1.  If we want to measure likelihood of success most accurately in a wide range of academic and occupational fields, a multi-dimension measure that captures both IQ and "W" factors is necessary. 

2.  While many "g" intensive activities that are proxies of IQ have been identified, less systematic work has been done to identify "W" intensive activites, like spelling bees, that are proxies for factors like "grit" and can be used to identify children who excel in these non-IQ dependent traits.

3. We should also devote research to ascertaining which occupational and academic pursuits are more or less "W" heavy, and whether there are pursuits like math and physics in the IQ demain within academics, where there appear to be theshold effects, i.e. where a minimum level of certain "W" factors are a minimum for real success, rather than making a linear contribution to outcomes.  Does one need a minimum level of "W" factors, for example, to make it as a special forces soldier or a medical doctor or an accomplished musician?  Similarly, are there occupational or academic pursuits to which individuals who are high in IQ but low in W factors, or high in W factors but low in IQ, are likely to be best suited?

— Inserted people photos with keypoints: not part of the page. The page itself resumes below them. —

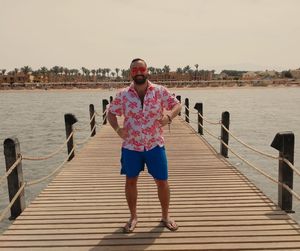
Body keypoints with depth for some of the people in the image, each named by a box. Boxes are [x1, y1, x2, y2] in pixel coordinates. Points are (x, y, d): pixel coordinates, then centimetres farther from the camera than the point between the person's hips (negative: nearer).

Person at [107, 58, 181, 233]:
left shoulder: (160, 91, -5)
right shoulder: (123, 95, -3)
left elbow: (177, 105, -2)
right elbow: (111, 113, 6)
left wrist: (169, 116, -24)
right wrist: (117, 128, -13)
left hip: (155, 145, 0)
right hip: (131, 146, 1)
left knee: (162, 181, 6)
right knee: (131, 181, 11)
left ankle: (166, 216, 30)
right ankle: (133, 217, 32)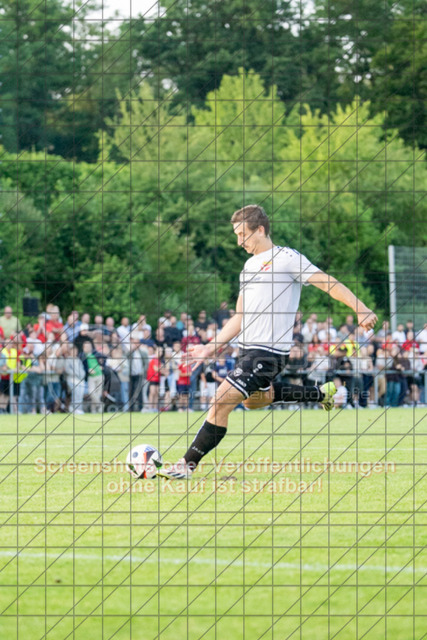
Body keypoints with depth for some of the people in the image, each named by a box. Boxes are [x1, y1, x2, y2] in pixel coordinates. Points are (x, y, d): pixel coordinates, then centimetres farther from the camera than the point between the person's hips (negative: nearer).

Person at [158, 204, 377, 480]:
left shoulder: (287, 258, -9)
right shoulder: (250, 265, 17)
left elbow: (329, 284, -12)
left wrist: (361, 309, -22)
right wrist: (213, 347, 18)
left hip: (269, 351, -10)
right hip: (249, 348, 10)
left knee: (221, 402, -15)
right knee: (253, 399, 29)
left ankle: (188, 465, -11)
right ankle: (321, 393, 39)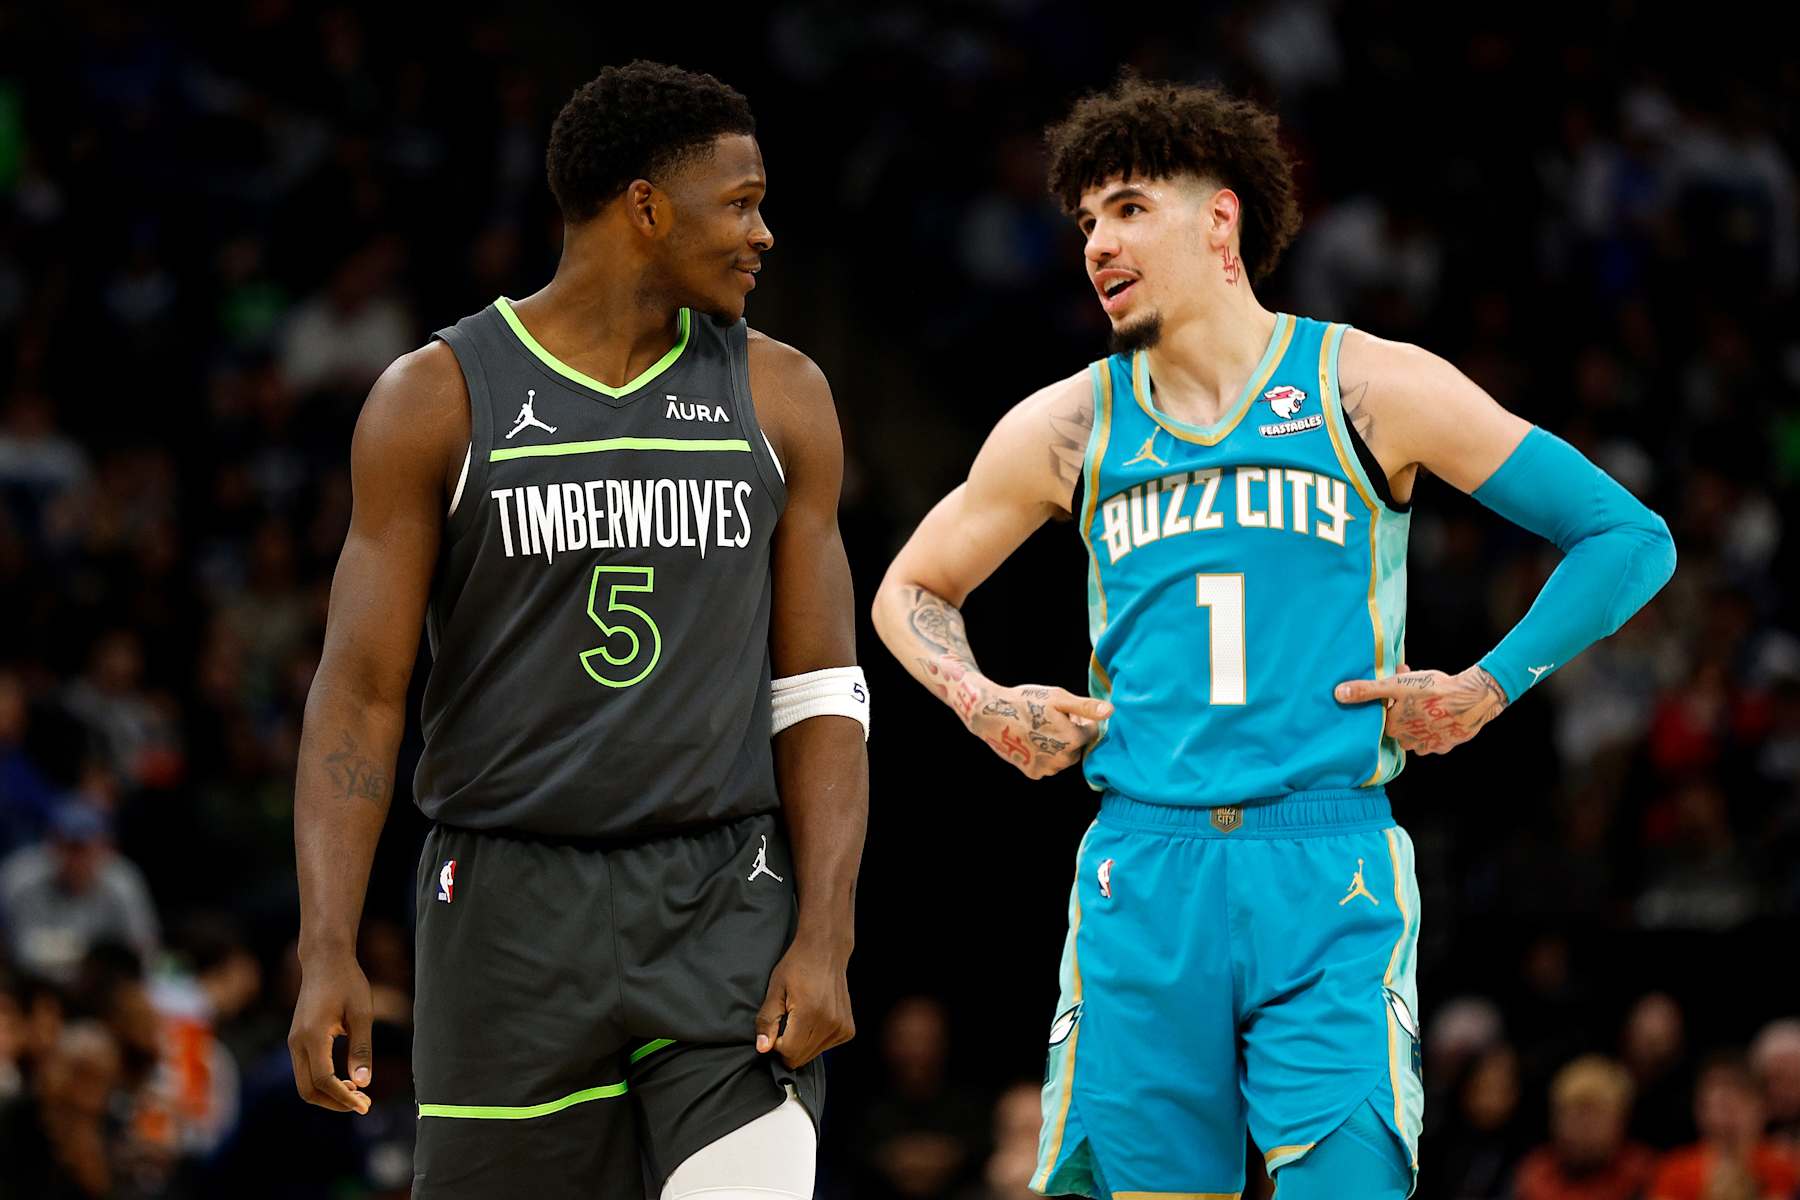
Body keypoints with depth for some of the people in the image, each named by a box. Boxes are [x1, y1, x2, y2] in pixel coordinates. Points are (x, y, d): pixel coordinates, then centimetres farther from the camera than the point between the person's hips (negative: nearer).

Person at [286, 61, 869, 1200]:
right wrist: (328, 951, -12)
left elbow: (820, 697, 6)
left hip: (725, 905, 1)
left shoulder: (779, 397, 7)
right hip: (511, 916, -1)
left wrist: (825, 938, -6)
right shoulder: (438, 399, 0)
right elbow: (361, 693, -2)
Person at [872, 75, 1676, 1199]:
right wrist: (983, 705, 9)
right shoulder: (1067, 426, 11)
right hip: (1144, 879, 3)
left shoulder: (1369, 389, 3)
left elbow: (1629, 537, 5)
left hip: (1331, 872, -3)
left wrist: (1489, 689, -1)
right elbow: (912, 590, 27)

4.  Much but not all socio-economic benefits of both IQ and W factors are mediated through practice and educational opportunities that must be available for people to take full advantage of what these traits offer.  Identifying IQ and W rich individuals is a beginning, not an end point in developing human potential.

5.  Research into the existent to which "W" factors are malleable and the environmental impacts that influence these factors is worthwhile because research on this for IQ has been exhaustive, but research for other factors has not been, because W factors as important to societal success as IQ, and because W factors appear to be less strong hereditary than IQ.  Indentification of enviromental factors that enhance "W" factors should be a priority for researchers.  What parenting and educational approaches best foster the non-environmental components of "W" factors and to a lesser extent IQ. 

6.  Long term success in activities from probation and parole to high school retention to college retention to adherence of mental health medications may be strongly related to W factors that vary from person to person.  This makes these factors attractive as components of validated statistical prediction tools to determine what management approach should be supervising people in these situations.  Individuals who have low conscientiousness or little grit may require more intensive supervision than those who lack it.

7.  The single most promising way to improve aggregate IQ and socio-economic performance in American society is to identify and address ways that poverty inhibits them.  Particularly attention should be devoted to reducing hardship and improving medical care for pregnant women and young children.  Another area where there is an already identified problem that can be addressed is to improve the quality of pre-college educational opportunities, college counseling and collegiate financial aid for children with established strong academic ability from less affluent families.

8.  To the extent that we can psychometric for selected "W" factors that are at least as good as those for IQ, there should be an active and open ended inquiry into what kind of patterns are seen in the residuals of performance in these combined measures.  This inquiry is useful even if the residual factors turn out to be matters such as pure luck or cohort timing that demonstrate that psychological factors related to socio-economic success have been exhausted.